Consumer spending accounts for almost 60 percent of Japan's gross domestic product, and, when people here stop spending, the world feels it. To restart its stalled consumers, Tokyo has launched a $120 billion economy-boosting package and is discussing permanent tax cuts.
Critics say these measures won't address deep-rooted structural problems that have led to the economic downturn, and offer a simple reason why it might not even work in the short-term: Consumers like Michiyo Taki (see story above) aren't willing to play along.
"We aren't as stupid as the government thinks," she says flatly.
The government wasn't looking out for ordinary Japanese when it got the country in the current economic fix, she says, so now they're looking out for themselves. And that means holding on to their money, no matter how badly the government wants them to spend it.
As for the tax cuts, "it simply means more money to save," she says.
If current economic insecurity inspires the Japanese to save, habit is also a factor. In the years after World War II, Japan encouraged its citizens to save to help put the country back on track. They salted away so much that today the average household has just over $116,000 in savings.

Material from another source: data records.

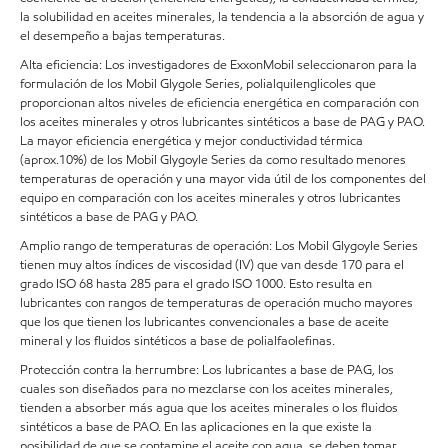
la solubilidad en aceites minerales, la tendencia a la absorción de agua y
el desempeño a bajas temperaturas.
Alta eficiencia: Los investigadores de ExxonMobil seleccionaron para la
formulación de los Mobil Glygole Series, polialquilenglicoles que
proporcionan altos niveles de eficiencia energética en comparación con
los aceites minerales y otros lubricantes sintéticos a base de PAG y PAO.
La mayor eficiencia energética y mejor conductividad térmica
(aprox.10%) de los Mobil Glygoyle Series da como resultado menores
temperaturas de operación y una mayor vida útil de los componentes del
equipo en comparación con los aceites minerales y otros lubricantes
sintéticos a base de PAG y PAO.
Amplio rango de temperaturas de operación: Los Mobil Glygoyle Series
tienen muy altos índices de viscosidad (IV) que van desde 170 para el
grado ISO 68 hasta 285 para el grado ISO 1000. Esto resulta en
lubricantes con rangos de temperaturas de operación mucho mayores
que los que tienen los lubricantes convencionales a base de aceite
mineral y los fluidos sintéticos a base de polialfaolefinas.
Protección contra la herrumbre: Los lubricantes a base de PAG, los
cuales son diseñados para no mezclarse con los aceites minerales,
tienden a absorber más agua que los aceites minerales o los fluidos
sintéticos a base de PAO. En las aplicaciones en la que existe la
posibilidad de que se contamine el aceite con agua, se deben tomar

Ms. Taki puts money away just as her parents did. But, while they saved to rebuild Japan in the years after World War II, she is saving to weather the storm it's facing today. She deposits her savings in the Japanese postal system (where about 19 percent of Japanese savings are held) and would like to try investing with a foreign firm like Merrill Lynch. Japan's banks, burdened with massive debt and tainted by racketeering scandals, don't inspire her confidence.
"Japan has been affected by a malaise, I thought after [these scandals emerged]," she says. "In this situation, a person like me is never going to spend."